— DATA TO PROCESS —
=== Begin Enclosure ===
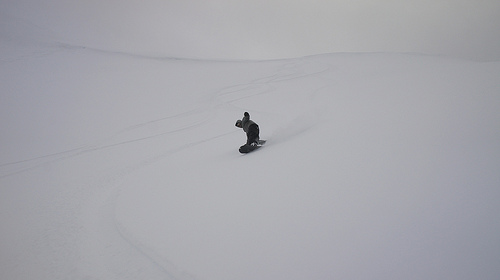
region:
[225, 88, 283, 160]
Man on a snow board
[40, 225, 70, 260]
Snow covering the ground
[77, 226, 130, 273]
Snow covering the ground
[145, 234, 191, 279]
Snow covering the ground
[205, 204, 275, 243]
Snow covering the ground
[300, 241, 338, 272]
Snow covering the ground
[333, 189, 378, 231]
Snow covering the ground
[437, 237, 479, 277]
Snow covering the ground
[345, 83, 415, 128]
Snow covering the ground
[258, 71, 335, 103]
Snow covering the ground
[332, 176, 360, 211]
patch of white snow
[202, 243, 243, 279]
patch of white snow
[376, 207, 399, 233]
patch of white snow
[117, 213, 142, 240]
patch of white snow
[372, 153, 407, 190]
patch of white snow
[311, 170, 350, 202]
patch of white snow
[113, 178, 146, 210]
patch of white snow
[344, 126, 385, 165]
patch of white snow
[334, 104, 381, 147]
patch of white snow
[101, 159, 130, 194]
patch of white snow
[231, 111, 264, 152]
a man on a snowboard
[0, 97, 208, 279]
ski trails in powdery snow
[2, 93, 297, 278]
a man snowboarding on a snowy mountain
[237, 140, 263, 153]
a black snowboard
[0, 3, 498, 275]
a large snow covered mountain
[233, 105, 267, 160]
a man trying to keep his balance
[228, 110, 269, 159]
a man in full snow gear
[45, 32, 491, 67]
a winding line of snow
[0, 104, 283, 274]
a man snowboarding down a winding mountain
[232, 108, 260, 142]
man leaning over skateboarding in snow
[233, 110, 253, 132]
man in cream colored jacket with hood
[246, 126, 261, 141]
man wearing black snow pants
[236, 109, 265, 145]
man with left arm and hand outstretched in air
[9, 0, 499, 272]
plain white snow covering ground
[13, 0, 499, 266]
grey bleak overcast day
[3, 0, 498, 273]
black and white photograph of snowboarder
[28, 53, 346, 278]
lines in snow from previous snowboarding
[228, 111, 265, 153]
white boy on black snow board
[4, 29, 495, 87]
dip on horizon of mountain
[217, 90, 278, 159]
A snow boarder on a slope.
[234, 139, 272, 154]
a board on snow.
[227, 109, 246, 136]
a man with short hair.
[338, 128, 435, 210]
a snow covered ski slope.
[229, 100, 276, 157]
a snowboarder on snow.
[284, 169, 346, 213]
white snow on the ground.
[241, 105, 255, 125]
a right human arm.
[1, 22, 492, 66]
the top of a snow covered slope.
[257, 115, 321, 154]
a shadow cast in the snow.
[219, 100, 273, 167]
a man riding a snowboard.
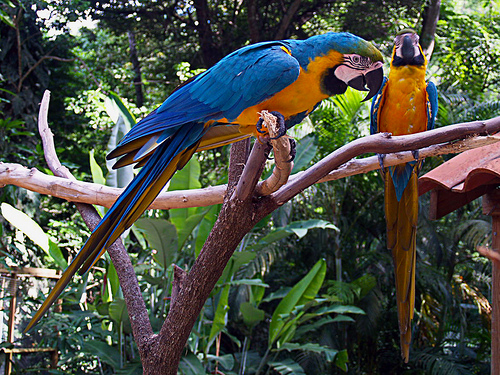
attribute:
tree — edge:
[86, 201, 281, 363]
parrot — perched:
[341, 19, 469, 349]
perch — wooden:
[9, 108, 486, 228]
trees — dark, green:
[9, 203, 480, 370]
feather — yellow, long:
[406, 237, 416, 322]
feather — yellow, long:
[395, 249, 407, 306]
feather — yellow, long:
[399, 323, 412, 361]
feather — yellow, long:
[403, 170, 418, 232]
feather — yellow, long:
[382, 171, 397, 251]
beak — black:
[365, 69, 391, 98]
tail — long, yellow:
[380, 155, 428, 368]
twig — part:
[373, 150, 391, 177]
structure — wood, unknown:
[8, 249, 103, 374]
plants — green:
[3, 0, 499, 373]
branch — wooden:
[235, 103, 295, 209]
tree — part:
[20, 87, 498, 374]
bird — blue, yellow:
[27, 21, 384, 322]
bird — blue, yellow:
[375, 31, 444, 277]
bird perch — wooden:
[27, 92, 494, 367]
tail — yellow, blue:
[22, 119, 205, 333]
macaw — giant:
[20, 30, 384, 336]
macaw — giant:
[367, 27, 438, 365]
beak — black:
[360, 64, 383, 106]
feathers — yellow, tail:
[398, 190, 419, 365]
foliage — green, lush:
[276, 243, 430, 289]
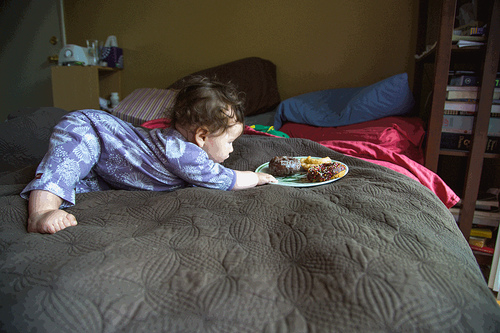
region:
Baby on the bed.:
[23, 78, 275, 240]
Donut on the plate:
[264, 148, 301, 177]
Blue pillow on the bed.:
[255, 65, 417, 135]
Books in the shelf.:
[438, 68, 498, 150]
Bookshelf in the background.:
[415, 4, 495, 276]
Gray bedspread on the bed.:
[6, 133, 494, 326]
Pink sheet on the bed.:
[279, 117, 460, 214]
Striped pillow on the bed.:
[112, 78, 177, 123]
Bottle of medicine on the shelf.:
[107, 88, 120, 105]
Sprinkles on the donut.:
[306, 160, 348, 182]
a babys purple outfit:
[28, 145, 68, 175]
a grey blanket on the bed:
[445, 220, 485, 272]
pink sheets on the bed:
[396, 147, 442, 189]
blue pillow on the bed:
[370, 75, 406, 130]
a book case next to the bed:
[42, 78, 86, 102]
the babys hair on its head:
[215, 80, 250, 120]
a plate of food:
[315, 160, 345, 181]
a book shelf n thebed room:
[435, 81, 485, 131]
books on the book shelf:
[455, 65, 476, 111]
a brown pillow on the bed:
[253, 60, 303, 93]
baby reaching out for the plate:
[86, 78, 403, 236]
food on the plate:
[272, 153, 368, 210]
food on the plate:
[264, 144, 349, 194]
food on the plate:
[243, 126, 360, 209]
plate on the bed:
[253, 140, 348, 214]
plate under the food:
[261, 128, 345, 198]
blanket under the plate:
[277, 188, 347, 248]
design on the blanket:
[219, 179, 340, 266]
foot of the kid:
[28, 192, 84, 247]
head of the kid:
[171, 72, 266, 174]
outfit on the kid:
[27, 110, 213, 225]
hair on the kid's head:
[182, 65, 247, 142]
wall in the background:
[282, 7, 355, 60]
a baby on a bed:
[21, 15, 395, 317]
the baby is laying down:
[22, 47, 413, 325]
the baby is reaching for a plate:
[151, 91, 359, 219]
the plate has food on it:
[262, 141, 353, 242]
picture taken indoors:
[38, 37, 458, 325]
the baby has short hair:
[175, 84, 232, 114]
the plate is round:
[252, 150, 416, 252]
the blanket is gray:
[320, 240, 445, 297]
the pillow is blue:
[302, 94, 394, 111]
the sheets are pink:
[360, 125, 418, 176]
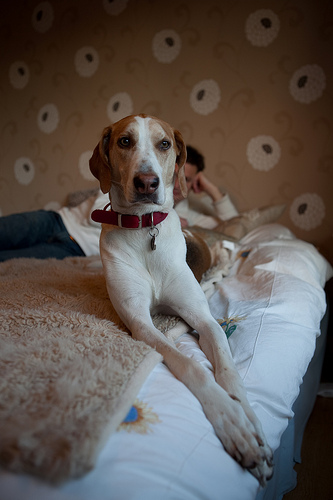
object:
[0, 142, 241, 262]
man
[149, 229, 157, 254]
tag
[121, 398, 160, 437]
flower design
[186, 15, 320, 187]
wallpaper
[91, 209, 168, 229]
collar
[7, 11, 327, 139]
flowers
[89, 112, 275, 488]
dog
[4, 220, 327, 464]
comforter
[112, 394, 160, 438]
flower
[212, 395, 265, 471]
paws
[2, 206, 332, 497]
bed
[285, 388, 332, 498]
carpet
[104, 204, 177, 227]
neck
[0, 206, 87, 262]
jeans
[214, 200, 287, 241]
brown pillow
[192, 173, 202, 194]
fist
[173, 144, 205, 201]
head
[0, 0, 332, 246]
wall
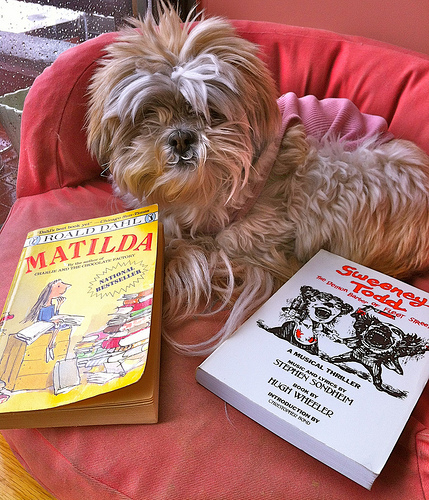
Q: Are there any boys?
A: No, there are no boys.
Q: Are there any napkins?
A: No, there are no napkins.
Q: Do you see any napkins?
A: No, there are no napkins.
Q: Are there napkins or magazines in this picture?
A: No, there are no napkins or magazines.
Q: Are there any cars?
A: No, there are no cars.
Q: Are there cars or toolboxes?
A: No, there are no cars or toolboxes.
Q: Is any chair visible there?
A: Yes, there is a chair.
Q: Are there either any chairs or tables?
A: Yes, there is a chair.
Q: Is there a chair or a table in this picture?
A: Yes, there is a chair.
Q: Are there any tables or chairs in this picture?
A: Yes, there is a chair.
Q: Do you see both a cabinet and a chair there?
A: No, there is a chair but no cabinets.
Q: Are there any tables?
A: No, there are no tables.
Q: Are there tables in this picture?
A: No, there are no tables.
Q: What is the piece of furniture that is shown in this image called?
A: The piece of furniture is a chair.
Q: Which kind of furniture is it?
A: The piece of furniture is a chair.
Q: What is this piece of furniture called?
A: This is a chair.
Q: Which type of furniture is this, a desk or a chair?
A: This is a chair.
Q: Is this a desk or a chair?
A: This is a chair.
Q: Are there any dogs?
A: Yes, there is a dog.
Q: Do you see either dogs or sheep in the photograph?
A: Yes, there is a dog.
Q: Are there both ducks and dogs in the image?
A: No, there is a dog but no ducks.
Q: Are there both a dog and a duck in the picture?
A: No, there is a dog but no ducks.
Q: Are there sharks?
A: No, there are no sharks.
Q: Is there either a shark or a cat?
A: No, there are no sharks or cats.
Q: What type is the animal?
A: The animal is a dog.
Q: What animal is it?
A: The animal is a dog.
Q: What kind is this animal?
A: This is a dog.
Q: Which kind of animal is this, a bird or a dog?
A: This is a dog.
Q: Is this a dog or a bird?
A: This is a dog.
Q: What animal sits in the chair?
A: The dog sits in the chair.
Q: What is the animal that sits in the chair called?
A: The animal is a dog.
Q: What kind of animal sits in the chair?
A: The animal is a dog.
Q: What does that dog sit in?
A: The dog sits in the chair.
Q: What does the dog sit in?
A: The dog sits in the chair.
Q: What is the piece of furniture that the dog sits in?
A: The piece of furniture is a chair.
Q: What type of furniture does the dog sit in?
A: The dog sits in the chair.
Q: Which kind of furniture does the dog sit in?
A: The dog sits in the chair.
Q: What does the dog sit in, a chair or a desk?
A: The dog sits in a chair.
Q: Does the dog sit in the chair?
A: Yes, the dog sits in the chair.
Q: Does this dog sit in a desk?
A: No, the dog sits in the chair.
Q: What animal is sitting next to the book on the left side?
A: The dog is sitting next to the book.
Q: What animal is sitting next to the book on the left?
A: The animal is a dog.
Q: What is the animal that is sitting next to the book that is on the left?
A: The animal is a dog.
=== End Enclosure ===
— TRY IT —
In the data, from the line containing "Sprinkles on the" up to and including the line containing "[253, 140, 348, 214]", swap "plate" for "dish" and write those lines out again with nothing else changed.

— TASK OUTPUT —
Sprinkles on the donut.:
[306, 160, 348, 182]
a babys purple outfit:
[28, 145, 68, 175]
a grey blanket on the bed:
[445, 220, 485, 272]
pink sheets on the bed:
[396, 147, 442, 189]
blue pillow on the bed:
[370, 75, 406, 130]
a book case next to the bed:
[42, 78, 86, 102]
the babys hair on its head:
[215, 80, 250, 120]
a dish of food:
[315, 160, 345, 181]
a book shelf n thebed room:
[435, 81, 485, 131]
books on the book shelf:
[455, 65, 476, 111]
a brown pillow on the bed:
[253, 60, 303, 93]
baby reaching out for the dish:
[86, 78, 403, 236]
food on the dish:
[272, 153, 368, 210]
food on the dish:
[264, 144, 349, 194]
food on the dish:
[243, 126, 360, 209]
dish on the bed:
[253, 140, 348, 214]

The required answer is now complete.